3. Jurmala - The main beach resort in Latvia with long sandy beaches which draw sun seekers from nearby Riga. The many art-nouveau wooden houses that line the main boulevards are another prime attraction to take a peek at after getting sand between your toes.
4. Cesis - Often called 'The Most Latvian Town', Cesis has a picturesque collection of old wooden houses surrounding a 13th-century castle in its historic quarter. Close proximity to attractions in the Guaja Valley National Park make Cesis a good base for exploring the area.
5. Rundale Palace - A baroque palace designed by Rastrelli in the 1730's, which today is one of the grandest palace complexes in the Baltic states. Its location near the southern border makes it a convenient stopover for those heading south from Riga into Lithuania.
6. Cape Kolka and the northern Kurzeme coast - A beautiful and desolate stretch of wind-battered coastline which fills with swimmers and sunbathers during the summer months. The small villages of the Kurzeme coast are full of rustic wooden cottages, fishing nets, and the smell of smoked fish. Learn about the Livs and the endangered Livonian language, a small ethnic group found in this region.
7. Kuldiga - This is one of the most attractive small towns in Latvia, boasting narrow streets and 17th and 18th century wooden buildings. The town's other claim to fame is for having the widest waterfall in Europe, though don't be expecting a mighty torrent cascading down a mountainside.
8. Ventspils - This busy port has done well for itself economically in the past two decades and as a result its historic centre has been spruced up considerably. The city draws summer visitors to nearby beaches and water parks, and the waterfront also features an outdoor maritime museum. The city's castle of the Livonian order also contains a fascinating museum on the history of the region.
9. Irbene Soviet radio telescope - For those interested in cold war history, this should be an essential stop. Once upon a time this was a Soviet radar station used to spy on western communications transmissions, and today it is used by Latvian astronomers to study the universe. Guided tours of the facility can be arranged, including the chance to climb up near the giant dish.
10. Liepaja - This coastal city is the third largest urban centre in Latvia and its central streets feature an array of art nouveau buildings. Latvians think of Liepaja as a great place to let their hair down and have a good time, and its series of summer events and music festivals are a popular draw with visitors from across the country. Stay for a night in the former KGB prison in the suburb of Karosta for an uncomfortable taste of reality tourism.

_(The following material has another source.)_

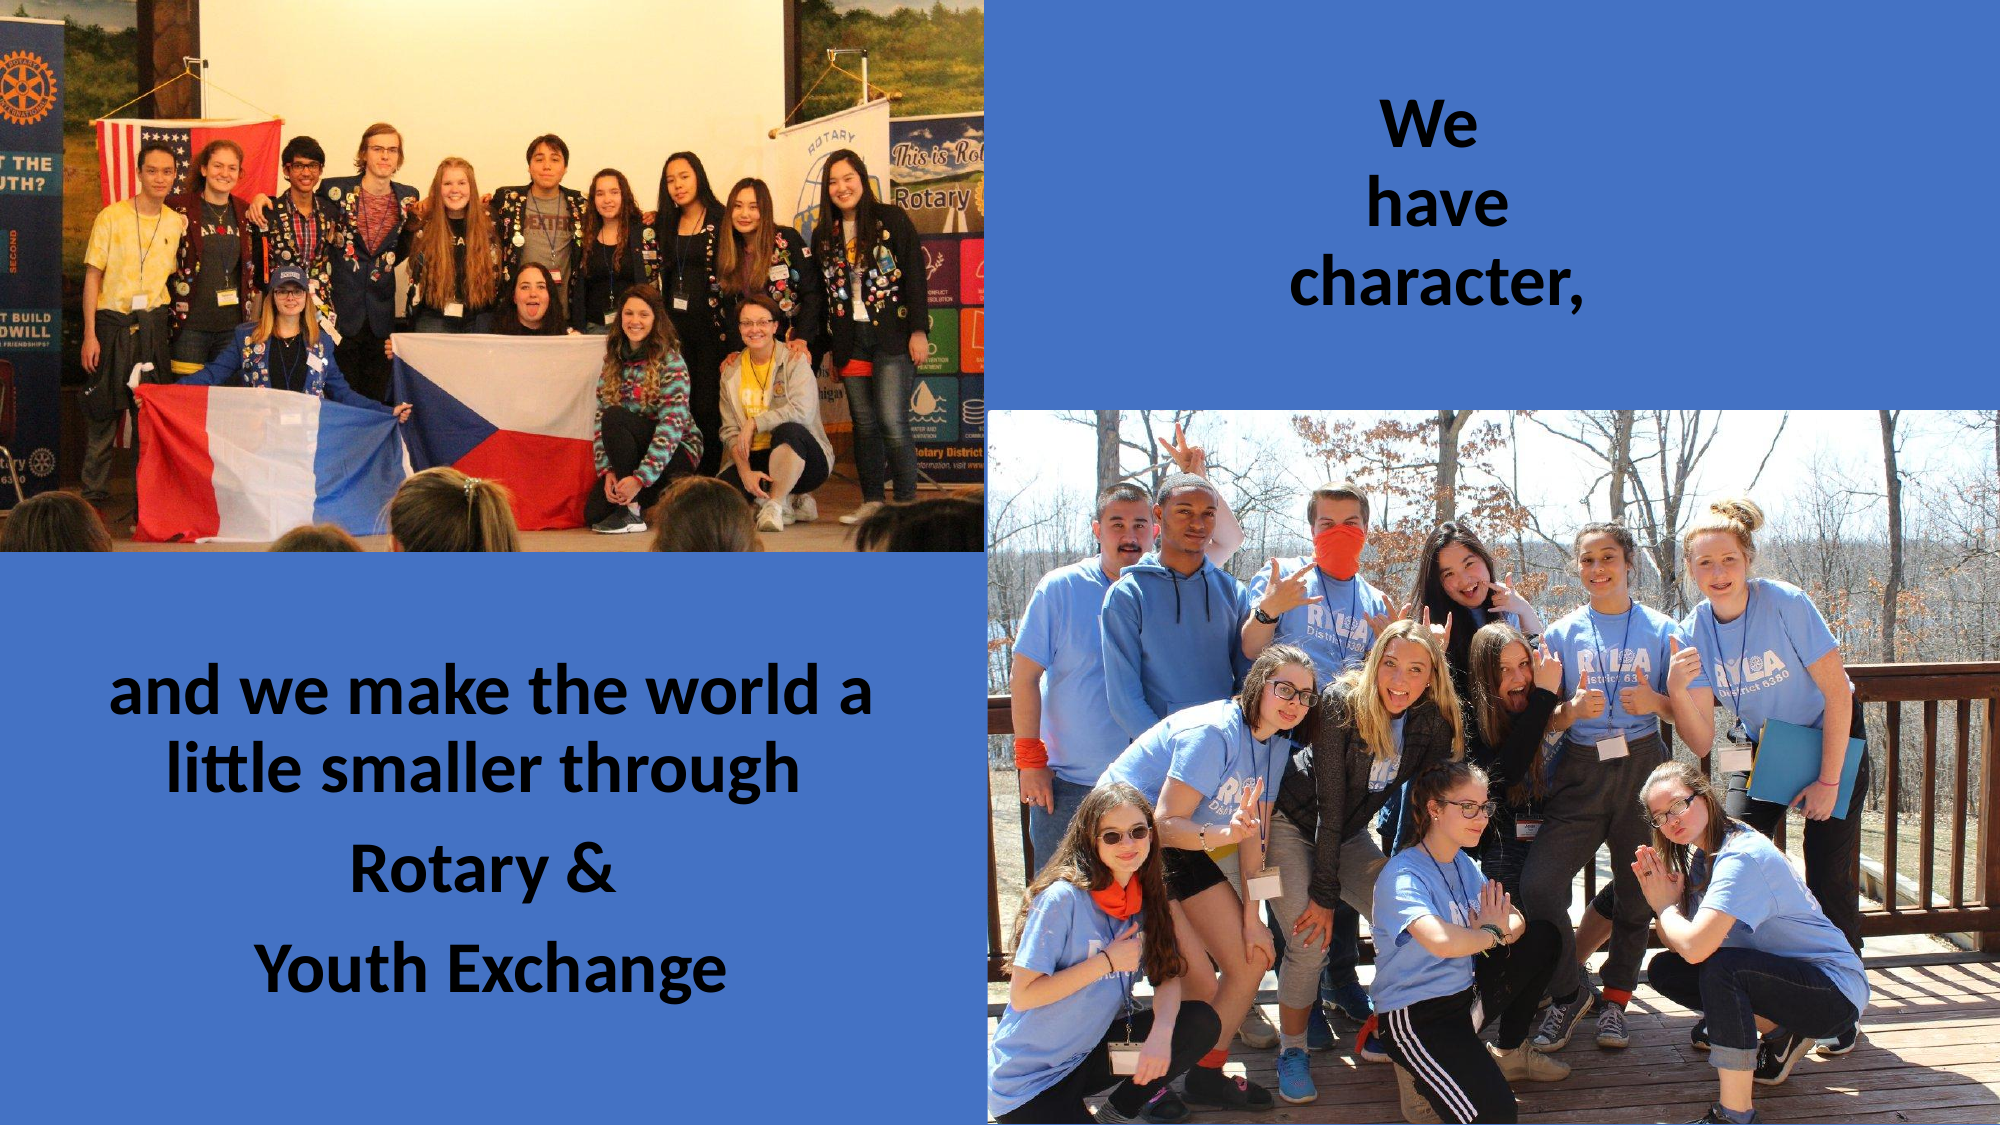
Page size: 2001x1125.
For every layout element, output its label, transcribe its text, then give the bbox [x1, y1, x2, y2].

11. Ligatne Soviet nuclear bunker - This cold war site is found halfway between Sigulda and Cesis, and can be easily combined into a day trip to these towns from Riga. The bunker was intended to house the leaders of the Latvian communist party in the event of a nuclear attack, and today it has been preserved in its original appearance for visitors to see.
12. Salaspils - This World War Two concentration camp just outside Riga is a sombre reminder of the thousands of Jews who died here during the Nazi occupation.

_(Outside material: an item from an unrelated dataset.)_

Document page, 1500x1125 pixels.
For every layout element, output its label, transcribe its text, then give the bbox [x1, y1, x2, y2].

13. Talsi - This tiny town is worth a brief stop on the way north towards Cape Kolka. The hills surrounding the town are a rarity in this part of the Baltics and add a backdrop to the set of cobbled streets and handful of historic houses.
14. Kemeri National Park - This park just west of Jurmala features small fishing villages with bog land and forests in the interior. It is best known for mud baths and mineral water treatments at the park's spa resort.
15. Tukums - A few kilometres from this small town in Kurzeme region is one of the country's most-visited attractions (at least by Latvians), a theme park historic town called "Cinevilla" which was constructed for a movie made in 2004.